X: A numeric matrix of predictors with n rows and p columns. The first column corresponds to the coefficient of interest.
y: A numeric response vector of length n.
sigma_sq: The variance of the error term. Must be specified in advance.
yPy: Optional value of the quadratic form y' P_X y. If NULL, it is computed internally.
rss: Optional residual sum of squares. If NULL, it is computed internally using y and yPy.
alpha_ov: Significance level for the overall F-test. Default is 0.05.
B: Number of Monte Carlo samples drawn per iteration. Default is 10,000.
min_select: Minimum number of selected samples required to estimate the p-value. Default is equal to B.
B_max: Maximum number of Monte Carlo samples drawn in any iteration.

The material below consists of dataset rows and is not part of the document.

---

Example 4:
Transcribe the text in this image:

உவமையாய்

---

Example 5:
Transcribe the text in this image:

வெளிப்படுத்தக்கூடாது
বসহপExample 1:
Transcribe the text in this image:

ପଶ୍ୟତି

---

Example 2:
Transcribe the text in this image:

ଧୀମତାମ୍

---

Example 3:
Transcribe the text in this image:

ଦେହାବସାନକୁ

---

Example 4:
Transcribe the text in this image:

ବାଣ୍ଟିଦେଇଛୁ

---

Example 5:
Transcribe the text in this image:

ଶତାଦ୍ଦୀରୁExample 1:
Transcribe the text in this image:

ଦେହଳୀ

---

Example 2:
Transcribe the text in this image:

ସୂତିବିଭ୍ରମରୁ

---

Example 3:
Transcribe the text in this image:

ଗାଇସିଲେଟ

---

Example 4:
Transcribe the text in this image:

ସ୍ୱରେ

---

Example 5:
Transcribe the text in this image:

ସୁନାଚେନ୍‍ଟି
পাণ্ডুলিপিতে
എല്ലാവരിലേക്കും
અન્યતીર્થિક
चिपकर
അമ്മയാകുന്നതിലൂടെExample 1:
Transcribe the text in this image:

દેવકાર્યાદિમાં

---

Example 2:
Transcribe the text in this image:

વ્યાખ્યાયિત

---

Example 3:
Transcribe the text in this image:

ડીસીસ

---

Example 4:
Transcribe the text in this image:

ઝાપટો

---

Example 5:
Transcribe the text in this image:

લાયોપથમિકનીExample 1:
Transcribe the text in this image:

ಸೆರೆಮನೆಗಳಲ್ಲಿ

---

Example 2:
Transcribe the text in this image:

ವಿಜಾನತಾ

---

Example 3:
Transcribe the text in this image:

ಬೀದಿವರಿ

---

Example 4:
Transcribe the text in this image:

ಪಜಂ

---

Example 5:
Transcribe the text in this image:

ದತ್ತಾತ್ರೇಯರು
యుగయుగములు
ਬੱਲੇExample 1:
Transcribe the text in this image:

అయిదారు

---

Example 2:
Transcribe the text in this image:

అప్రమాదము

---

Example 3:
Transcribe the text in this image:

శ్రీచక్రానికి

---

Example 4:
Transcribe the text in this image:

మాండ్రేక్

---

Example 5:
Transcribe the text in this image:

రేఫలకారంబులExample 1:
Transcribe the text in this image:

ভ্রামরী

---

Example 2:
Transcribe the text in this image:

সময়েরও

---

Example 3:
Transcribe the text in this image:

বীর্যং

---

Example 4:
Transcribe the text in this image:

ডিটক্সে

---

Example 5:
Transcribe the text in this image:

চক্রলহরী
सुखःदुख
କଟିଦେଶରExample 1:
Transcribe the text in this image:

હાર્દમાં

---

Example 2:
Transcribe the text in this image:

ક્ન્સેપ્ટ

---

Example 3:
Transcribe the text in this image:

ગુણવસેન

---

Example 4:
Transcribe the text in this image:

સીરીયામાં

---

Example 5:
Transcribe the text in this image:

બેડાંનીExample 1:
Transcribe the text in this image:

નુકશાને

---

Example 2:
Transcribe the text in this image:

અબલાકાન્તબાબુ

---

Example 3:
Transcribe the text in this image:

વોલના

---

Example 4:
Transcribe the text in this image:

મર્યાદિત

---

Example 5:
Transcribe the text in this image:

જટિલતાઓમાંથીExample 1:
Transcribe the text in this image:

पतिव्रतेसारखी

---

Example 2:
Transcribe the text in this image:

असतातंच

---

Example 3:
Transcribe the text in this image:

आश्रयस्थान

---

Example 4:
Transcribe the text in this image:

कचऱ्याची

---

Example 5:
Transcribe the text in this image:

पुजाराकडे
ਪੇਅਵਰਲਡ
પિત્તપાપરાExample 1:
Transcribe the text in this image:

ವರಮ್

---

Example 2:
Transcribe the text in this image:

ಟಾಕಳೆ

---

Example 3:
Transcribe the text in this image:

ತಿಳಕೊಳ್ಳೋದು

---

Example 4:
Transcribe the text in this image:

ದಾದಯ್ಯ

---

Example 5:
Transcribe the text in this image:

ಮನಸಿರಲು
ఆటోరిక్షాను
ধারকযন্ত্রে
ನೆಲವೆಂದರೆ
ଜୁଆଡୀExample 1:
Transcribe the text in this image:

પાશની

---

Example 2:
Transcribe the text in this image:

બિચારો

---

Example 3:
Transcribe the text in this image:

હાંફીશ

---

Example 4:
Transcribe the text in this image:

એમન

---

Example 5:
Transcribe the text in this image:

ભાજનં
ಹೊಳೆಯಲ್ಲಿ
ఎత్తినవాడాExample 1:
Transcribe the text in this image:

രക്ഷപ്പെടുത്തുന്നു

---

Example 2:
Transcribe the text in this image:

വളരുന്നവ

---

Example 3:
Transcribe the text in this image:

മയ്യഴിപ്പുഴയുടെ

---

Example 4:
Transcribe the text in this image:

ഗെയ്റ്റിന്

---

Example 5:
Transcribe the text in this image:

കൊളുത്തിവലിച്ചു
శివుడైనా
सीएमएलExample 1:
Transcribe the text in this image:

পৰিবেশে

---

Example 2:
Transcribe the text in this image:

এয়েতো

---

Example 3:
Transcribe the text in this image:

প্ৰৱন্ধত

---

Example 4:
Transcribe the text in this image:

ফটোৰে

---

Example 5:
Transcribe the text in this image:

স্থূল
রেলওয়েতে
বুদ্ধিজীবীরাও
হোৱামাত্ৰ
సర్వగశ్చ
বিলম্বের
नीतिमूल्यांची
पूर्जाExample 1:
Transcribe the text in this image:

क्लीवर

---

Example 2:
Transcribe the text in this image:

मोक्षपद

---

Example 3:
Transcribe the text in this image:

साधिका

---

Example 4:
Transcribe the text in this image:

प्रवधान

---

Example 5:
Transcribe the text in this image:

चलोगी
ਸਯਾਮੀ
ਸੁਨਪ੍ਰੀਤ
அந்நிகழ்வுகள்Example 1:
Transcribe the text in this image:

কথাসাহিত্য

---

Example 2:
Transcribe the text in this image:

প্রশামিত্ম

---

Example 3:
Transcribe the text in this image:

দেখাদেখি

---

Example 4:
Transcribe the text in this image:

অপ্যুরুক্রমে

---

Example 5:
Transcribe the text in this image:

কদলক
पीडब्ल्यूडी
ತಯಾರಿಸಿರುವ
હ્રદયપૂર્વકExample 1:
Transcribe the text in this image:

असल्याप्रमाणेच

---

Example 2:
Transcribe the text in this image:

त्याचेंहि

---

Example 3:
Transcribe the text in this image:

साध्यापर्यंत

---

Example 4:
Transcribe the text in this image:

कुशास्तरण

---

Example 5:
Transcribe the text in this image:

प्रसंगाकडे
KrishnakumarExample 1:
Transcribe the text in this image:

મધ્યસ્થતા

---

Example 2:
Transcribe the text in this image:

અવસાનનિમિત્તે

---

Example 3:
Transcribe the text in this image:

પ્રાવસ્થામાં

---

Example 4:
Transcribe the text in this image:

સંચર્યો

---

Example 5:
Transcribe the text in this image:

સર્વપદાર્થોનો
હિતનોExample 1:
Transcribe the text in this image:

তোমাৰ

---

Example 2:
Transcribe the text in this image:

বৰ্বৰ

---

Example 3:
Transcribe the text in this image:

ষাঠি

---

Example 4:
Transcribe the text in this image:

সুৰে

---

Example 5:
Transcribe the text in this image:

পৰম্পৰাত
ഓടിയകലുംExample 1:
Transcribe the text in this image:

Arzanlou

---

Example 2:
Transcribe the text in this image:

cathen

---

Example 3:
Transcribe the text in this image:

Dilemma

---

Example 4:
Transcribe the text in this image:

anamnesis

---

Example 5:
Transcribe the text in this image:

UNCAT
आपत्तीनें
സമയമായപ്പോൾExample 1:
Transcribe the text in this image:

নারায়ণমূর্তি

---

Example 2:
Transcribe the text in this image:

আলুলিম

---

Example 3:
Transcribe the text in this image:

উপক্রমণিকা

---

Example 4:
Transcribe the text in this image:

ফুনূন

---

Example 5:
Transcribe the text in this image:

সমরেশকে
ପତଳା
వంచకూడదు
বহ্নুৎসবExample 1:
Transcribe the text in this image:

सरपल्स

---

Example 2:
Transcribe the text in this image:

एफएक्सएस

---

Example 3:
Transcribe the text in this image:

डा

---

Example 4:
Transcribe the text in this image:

Default is 10 million.
verbose: Logical flag indicating whether to print progress messages during sampling.

Value

A function that takes a numeric argument b and returns the selective p-value corresponding to that value of beta1. If the selection condition is not met by the observed data, the returned function will always return NA.

Details

The returned function estimates the conditional probability that a test statistic T(b) exceeds the observed value, given that the data passes the F-test threshold. Sampling proceeds until at least min_select Monte Carlo draws satisfy the selection condition. If this cannot be achieved within the given sample limits, the function returns NA.